Ne olursa hayatta kalmalısın, hayatın kıymetini bilmelisin. Bunu yaparken de en sevdiğin işle uğraşmalısın. Tam şu an yaptığım gibi.


NOTLAR

[1] Alberto Manguel, Okumanın Tarihi, YKY, 2001.

[2] George Steiner, “A Don Juan of libraries”, Guardian

[3] Alberto Manguel, Tanpınar’ın İzinde Beş Şehir, YKY, 2016.

[4] Didem Şahin’in başladığı ve Melik Külekçi’nin bitirdiği “Manguel’in Türkiye Yolculuğu: Tanpınar’ın İzinde” adlı belgesel film.

[5]  Ali Kazma, “Alberto Lizbon’da” (2024), Senkronize iki kanallı HD video, 14’40”. Serginin açılışı söyleşiden sonra oldu. İstanbul Modern’deki “Aklın Manzaraları” isimli sergide Orhan Pamuk’un da videoları var.

[6] Alberto Manguel, Maimonides, YKY, 2025.

[7] Burak Kumpasoğlu’nun yazdığı “Manguel’in gözünden Maimonides” adlı yazı dolayısıyla Irvin Cemil Schick’in yazdığı “Düşünce tembelliği mi demeli, ırkçılık mı?” başlıklı polemikten söz ediyorum.

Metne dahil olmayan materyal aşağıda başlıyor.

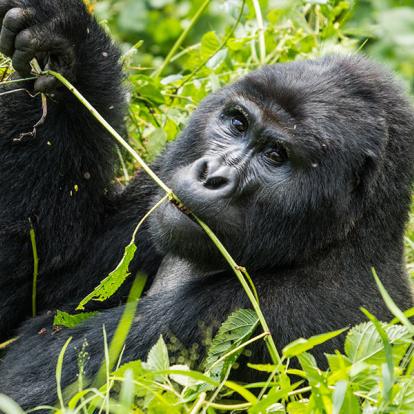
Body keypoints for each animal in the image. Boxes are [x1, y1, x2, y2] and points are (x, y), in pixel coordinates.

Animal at [0, 0, 414, 410]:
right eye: (237, 123)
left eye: (275, 155)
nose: (212, 175)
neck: (343, 239)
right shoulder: (155, 189)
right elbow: (38, 271)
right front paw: (69, 48)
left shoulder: (259, 316)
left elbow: (24, 386)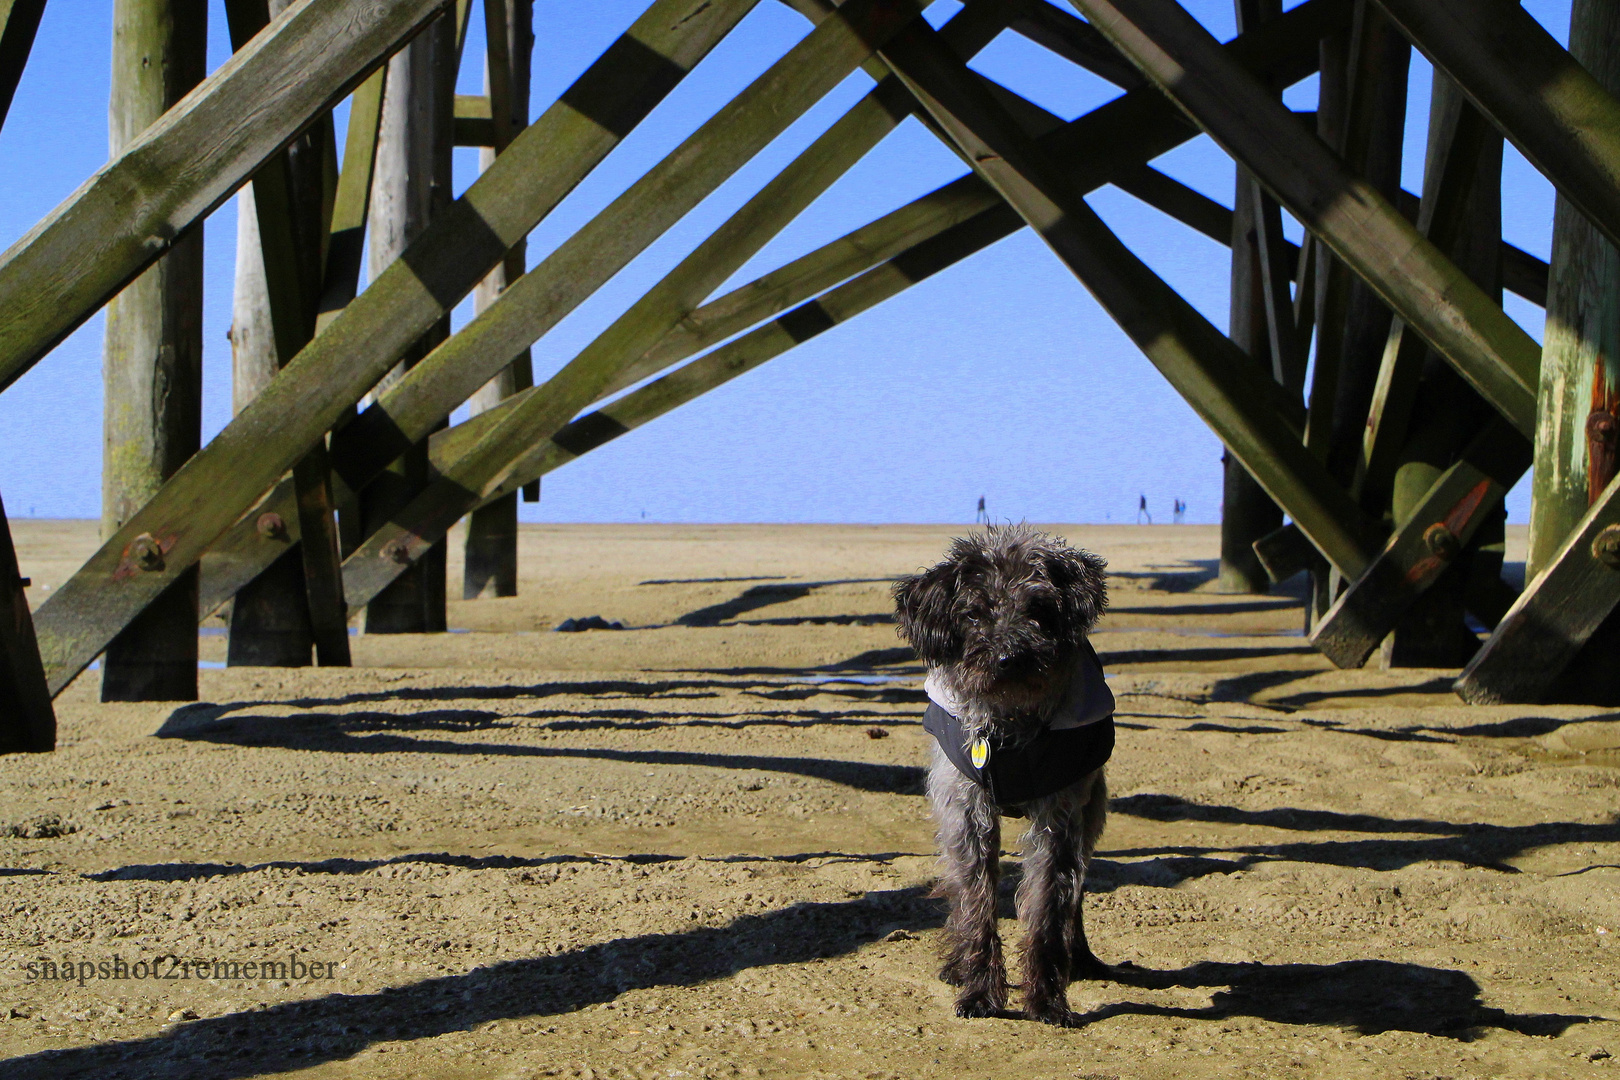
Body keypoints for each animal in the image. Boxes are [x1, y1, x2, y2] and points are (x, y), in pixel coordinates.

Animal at [887, 527, 1114, 1029]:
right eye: (974, 612)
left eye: (1040, 608)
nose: (1010, 657)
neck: (1010, 724)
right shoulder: (966, 814)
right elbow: (976, 904)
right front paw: (978, 992)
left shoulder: (1058, 818)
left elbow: (1049, 908)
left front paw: (1047, 1000)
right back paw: (956, 967)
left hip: (1091, 816)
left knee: (1078, 891)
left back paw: (1082, 957)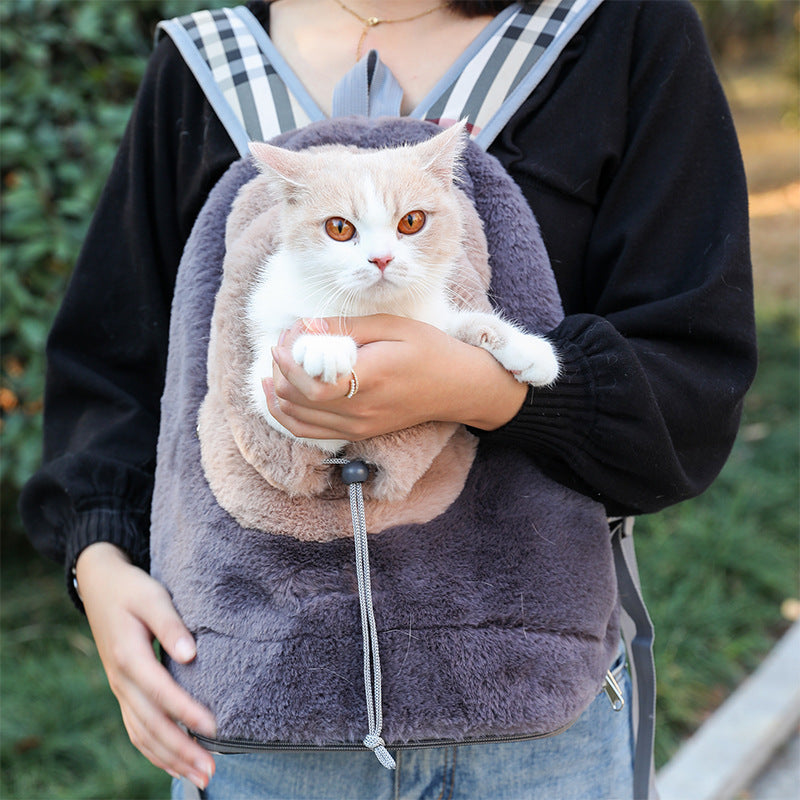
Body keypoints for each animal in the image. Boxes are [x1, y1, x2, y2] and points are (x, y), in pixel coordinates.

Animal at [247, 122, 560, 454]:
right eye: (339, 228)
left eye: (411, 221)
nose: (381, 258)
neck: (380, 308)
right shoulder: (275, 394)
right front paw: (324, 345)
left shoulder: (430, 319)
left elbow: (460, 325)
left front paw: (524, 346)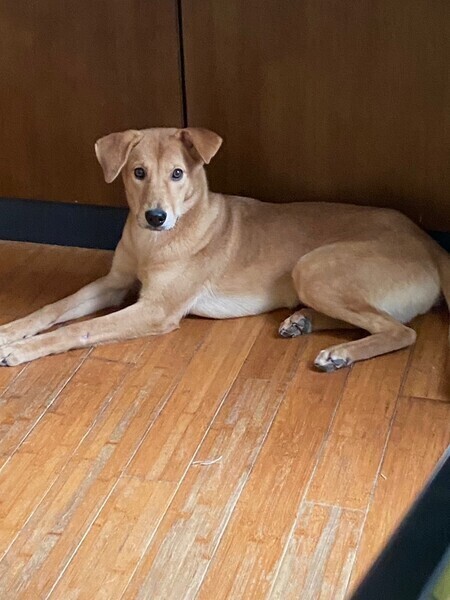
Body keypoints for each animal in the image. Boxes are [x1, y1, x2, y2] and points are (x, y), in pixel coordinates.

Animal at [0, 127, 448, 370]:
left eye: (177, 174)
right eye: (138, 173)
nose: (156, 216)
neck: (153, 244)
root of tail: (429, 242)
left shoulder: (156, 310)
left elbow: (79, 328)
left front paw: (22, 349)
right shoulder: (115, 283)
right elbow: (54, 308)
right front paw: (10, 330)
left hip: (314, 266)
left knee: (400, 330)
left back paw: (340, 354)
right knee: (376, 320)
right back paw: (302, 322)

[8] Maimonides’in bu eseri Delaletu’l-Hairin, Şaşkınlar için Rehber ya Şaşkınlara Rehber olarak da çevrilmiş. Bu sitede yayımlanan yazıda Aklı Karışıklar İçin Rehber karşılığı kullanılmış: Burak Kumpasoğlu, “Manguel’in gözünden Maimonides”

[9] “Kurban ve İtaat,” K24, 2020, https://www.k24kitap.org/kurban-ve-itaat-2657

[10] Alberto Manguel, Efsanevi Yaratıklar, YKY, 2020.

[11] Alberto Manguel, Hayali Bir Hayat, Sieglinde Geisel ile Söyleşi, YKY, 2024.

[12] Daniel Kehlmann, The Director, Summit Books, 2025 (İngilizce çevirisi). Almanca aslı 2023’te yayımlanmış.

[13] Ferdia Lennon, Muhteşem Zaferler, Dedalus Kitap, 2025.

[14] Smokie, Who the F… is Alice?, 1977.